Grant Faulkner Visits Prompts of Resilience (And Writes us a Prompted Story...)
And writes us a story...
Over the years, it has been fun to pitch writers I admire on writing a prompt-inspired story for Prompts of Resilience. A few of the writers who have playfully met my challenge are Aimee Bender, Etgar Keret, Amber Sparks.
So when my old friend Grant Faulkner agreed to try out a Prompts of Resilience prompt for the Hall of Fame Feature, I couldn’t have been more excited. Grant’s thoughtful and deeply encouraging Substack newsletter, Intimations: A Writer’s Discourse, is a fantastic newsletter for writers of any form.
Embarking on a creative project with Grant Faulkner is always a delight.
For Grant, I came up with the photo prompt below. You are welcome to try writing a story to the same.. Paid subscribers, feel free to post your photo-inspired stories in the comments section.
The prompt words I offered Grant included:Yawn, waxy, home, strong, butter, help, fancy, promise.
Below is “Roundelay”, Grant Faulkner’s terrific clown story.
Enjoy!
Roundelay
Everyone spoils the child, blames the clown. And yet I dance, I smile, I shake my caboose, and I scare children who are scared of clowns, but did I cause that?
Your name, a simple Diane.
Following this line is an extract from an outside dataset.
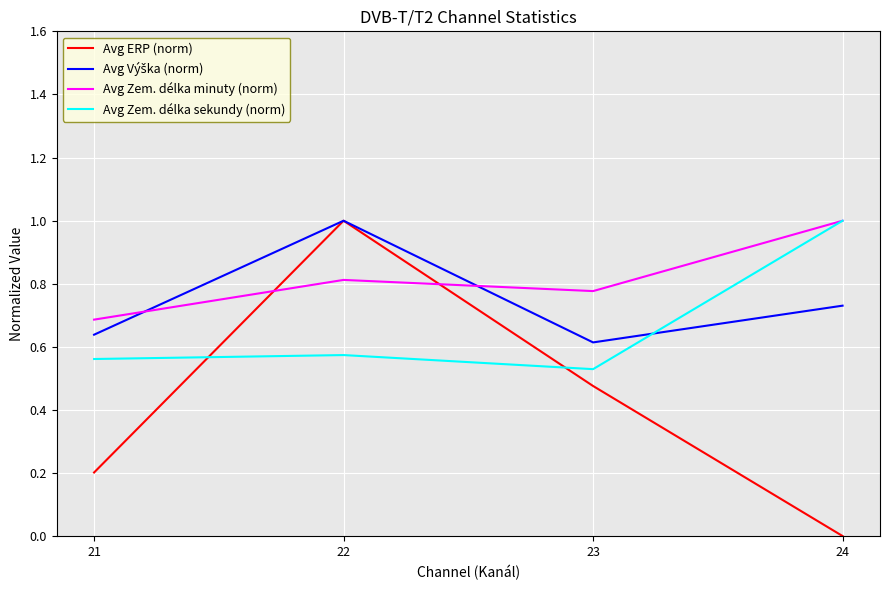

What is the difference between the highest and lowest values at 22?

0.4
But there was nothing simple about you. So I called you Dionisia. But you said you were Diane. But you were Dionisia.
“I fancy you,” I said.
“I fancy that,” you said.
Everything you said felt like art. Even when you ordered a tuna sandwich. When we passed each other in the kitchen, I’d spin you around and kiss you. I wanted to rub moonlight into your back. You wanted me to rub moonlight into your back. Our breaths next to one another. Our breaths one another.
I’ve heard that we’re all just trying to go home, not knowing where home is. Let me venture a theory: Home is being touched by another. Our hands together here. Love swooshing in, love swooshing out (except I only felt it swooshing in).
Why didn’t you look happier, I want to ask now. Why didn’t you trust me to take you to the places you wanted to go?
“Just butter my bread for once, darling,” you said. You yawned with your coffee.
I promised. You promised. I helped. You left. You thought I was a clown, and you were right.
But did you know that love is beyond language? Even though we are forever trying to find language for it? Did you hear me? Did you see my smile?
Love is this emotion, like radium.
I get mad at the world, as if the world can hear my anger. I ask for grace from a God I’ve never seen.
How to confess that my mind is full of vicious ballet instructors who practice fencing?
I wonder whether a suicide note is better handwritten or typed? My cursive is so hard to read. Where does one put a suicide note to make sure it’s seen?
I won’t commit suicide. I worry too much.
My soul feels so big, but the doctor told me it was normal-sized. What do doctors know?
You didn’t call for me, but I looked back again.
***
Grant Faulkner is the co-founder of 100 Word Story, the co-host the Write-minded podcast, and an executive producer on America’s Next Great Author. He has published several books, including The Art of Brevity: Crafting the Very Short Story and Fissures, a collection of 100-word stories, and his flash fiction has been widely anthologized. He publishes the weekly newsletter, Intimations: A Writer’s Discourse.
What fun, Meg and Grant! I couldn't resist...
Two Second Chances
They all think it’s part of Big Red’s costume, that giant butt. They don’t know it’s a quirk of nature: it’s real and it balloons when he’s had enough sex, shrinks to nothing when he hasn’t. Since his partner Matilda got sick, it’s been flat as a pancake. His willpower is strong. He doesn’t cheat. But he has noticed the new contortionist one tent over. Matilda noticed him noticing. “You fancy her,” she said. She wasn’t accusing him; she was hoping. She hated that he would be alone after she was gone, which would be very soon now. Big Red had promised to help her. There was nothing much left for her, and besides, she thought she heard Jesus calling her home so Big Red helped her swallow the bottle of pills. Matilda closed her eyes. That’s that, she thought─ but later she jerked awake and staggered out of bed right into a jumble of arms and legs: her man, with the contortionist coiling around him on the floor. His butt was hugely big. Matilda went back to bed to resume her dying.
What a story! There are some great lines in here, lines so evocative that they can probably act as suns to a new flash fiction solar system. Lines like these: "Everyone spoils the child, blames the clown." "How to confess that my mind is full of vicious ballet instructors who practice fencing?" Great stuff here! The narrative flow has the jerky quality of a home video, especially if it's an old home video that someone is watching as they miss someone, miss that person deeply and puzzle over what happened and especially what could have happened.